Femoroacetabular impingement syndrome, also known as hip impingement syndrome, is a sports injury that can affect swimmers. Here are three things swimmers need to know about femoroacetabular impingement syndrome.

What are the signs of femoroacetabular impingement syndrome?

Femoroacetabular impingement syndrome typically causes pain in the hip and groin region. You'll notice a decreased range of motion in the affected hip, which can make swimming difficult.

How does swimming cause it?

In a healthy hip, the femoral head—the uppermost portion of your thigh bone—fits into the acetabulum. The acetabulum is the socket of your hip bone. The acetabulum is surrounded by cartilage which helps cushion the joint and allow for normal movement. In a hip with femoroacetabular impingement syndrome, the femoral head rubs against the acetabulum abnormally. This can be caused by damage to the protective cartilage.

Swimming requires a lot of kicking, no matter which stroke you choose, and every time you kick, your femoral head rubs against the cartilage that cushions the joint.

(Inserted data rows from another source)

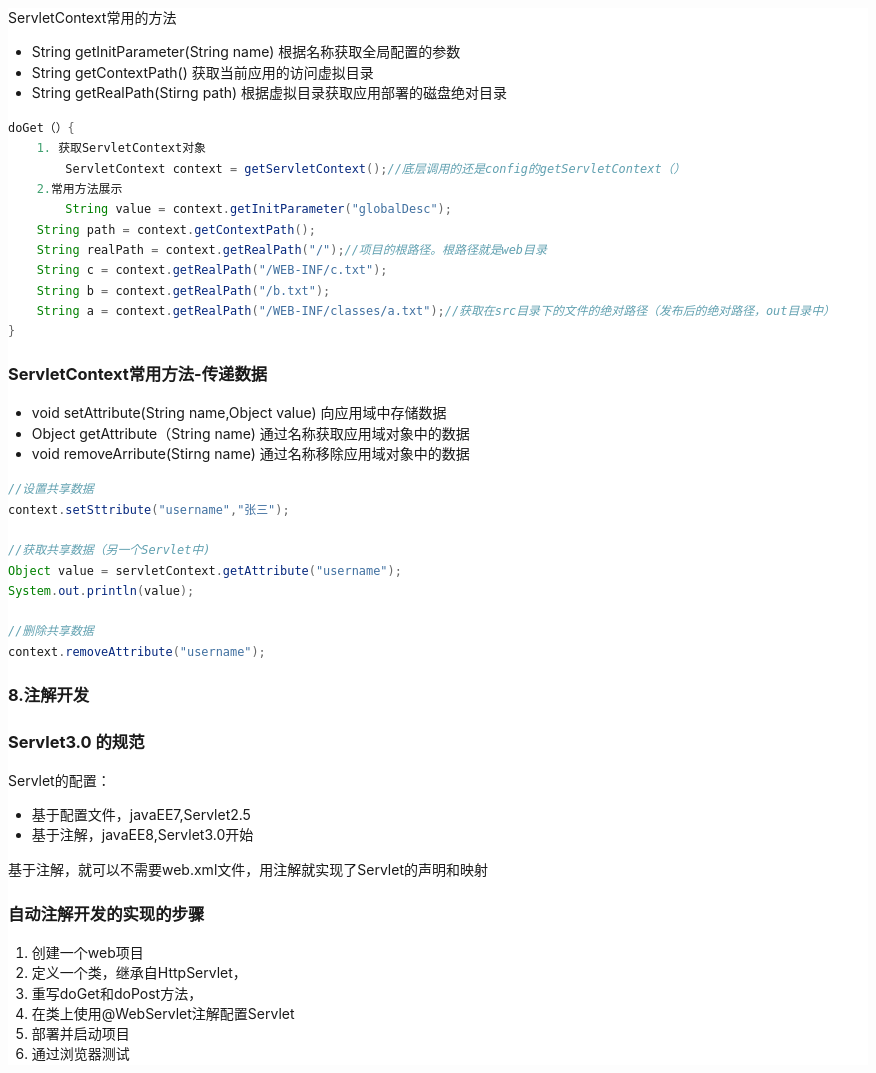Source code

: ServletContext常用的方法

- String getInitParameter(String name)  根据名称获取全局配置的参数
- String getContextPath()  获取当前应用的访问虚拟目录
- String getRealPath(Stirng path)  根据虚拟目录获取应用部署的磁盘绝对目录

```java
doGet（）{
    1. 获取ServletContext对象
        ServletContext context = getServletContext();//底层调用的还是config的getServletContext（） 
    2.常用方法展示
        String value = context.getInitParameter("globalDesc");
    String path = context.getContextPath();
    String realPath = context.getRealPath("/");//项目的根路径。根路径就是web目录
    String c = context.getRealPath("/WEB-INF/c.txt");
    String b = context.getRealPath("/b.txt");
    String a = context.getRealPath("/WEB-INF/classes/a.txt");//获取在src目录下的文件的绝对路径（发布后的绝对路径，out目录中）
}
```

### ServletContext常用方法-传递数据

- void setAttribute(String name,Object value)    向应用域中存储数据
- Object getAttribute（String name)  通过名称获取应用域对象中的数据
- void removeArribute(Stirng name)   通过名称移除应用域对象中的数据

```java
//设置共享数据
context.setSttribute("username","张三");

//获取共享数据（另一个Servlet中)
Object value = servletContext.getAttribute("username");
System.out.println(value);

//删除共享数据
context.removeAttribute("username");
```

### 8.注解开发

### Servlet3.0 的规范

Servlet的配置：

- 基于配置文件，javaEE7,Servlet2.5
- 基于注解，javaEE8,Servlet3.0开始

基于注解，就可以不需要web.xml文件，用注解就实现了Servlet的声明和映射

### 自动注解开发的实现的步骤

1. 创建一个web项目
2. 定义一个类，继承自HttpServlet，
3. 重写doGet和doPost方法，
4. 在类上使用@WebServlet注解配置Servlet
5. 部署并启动项目
6. 通过浏览器测试
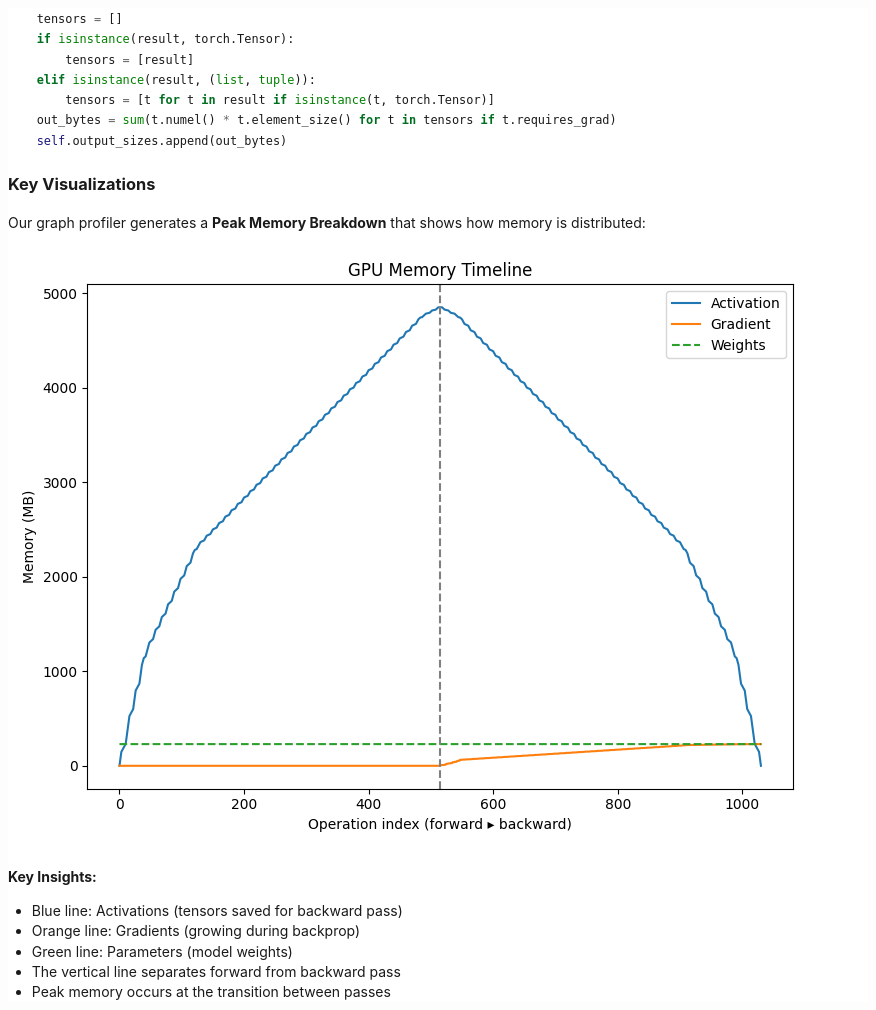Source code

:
 ```python
    tensors = []
    if isinstance(result, torch.Tensor):
        tensors = [result]
    elif isinstance(result, (list, tuple)):
        tensors = [t for t in result if isinstance(t, torch.Tensor)]
    out_bytes = sum(t.numel() * t.element_size() for t in tensors if t.requires_grad)
    self.output_sizes.append(out_bytes)
```

### Key Visualizations

Our graph profiler generates a **Peak Memory Breakdown** that shows how memory is distributed:

![Memory Timeline](memory_profile.png)

**Key Insights:**
- Blue line: Activations (tensors saved for backward pass)
- Orange line: Gradients (growing during backprop)
- Green line: Parameters (model weights)
- The vertical line separates forward from backward pass
- Peak memory occurs at the transition between passes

Through time and overuse, the bone can damage the cartilage and start to rub against the acetabulum, leading to pain.

How is femoroacetabular impingement syndrome treated?

Conservative therapies like activity modification will be attempted first to allow your cartilage to heal. You won't be able to swim, though complete rest is not ideal because it won't allow you to maintain your fitness level. To avoid losing your conditioning, you'll need to see a physiotherapist to perform appropriate exercises that won't make your hip injury worse.

If your cartilage doesn't heal through conservative therapies, you'll need to have surgery to repair it. Surgical hip dislocation is the main procedure used to treat this injury. Your surgeon will make a 15 cm long incision across your hip to be able to see the joint. The femoral head will then be dislocated so that the surgeon can inspect the acetabulum. Next, your cartilage will be repaired, and your femoral head will be put back in place.

This surgery is safe, but since it's very invasive, you won't be able to bear weight for four weeks. Your muscles will be weak for about three months after the surgery, and it may be more than six months before you can get back in the pool, according to NIH. During your recovery period, your physiotherapist will help you regain your strength and avoid hip stiffness.

If you think you have femoroacetabular impingement syndrome, visit a health clinic immediately.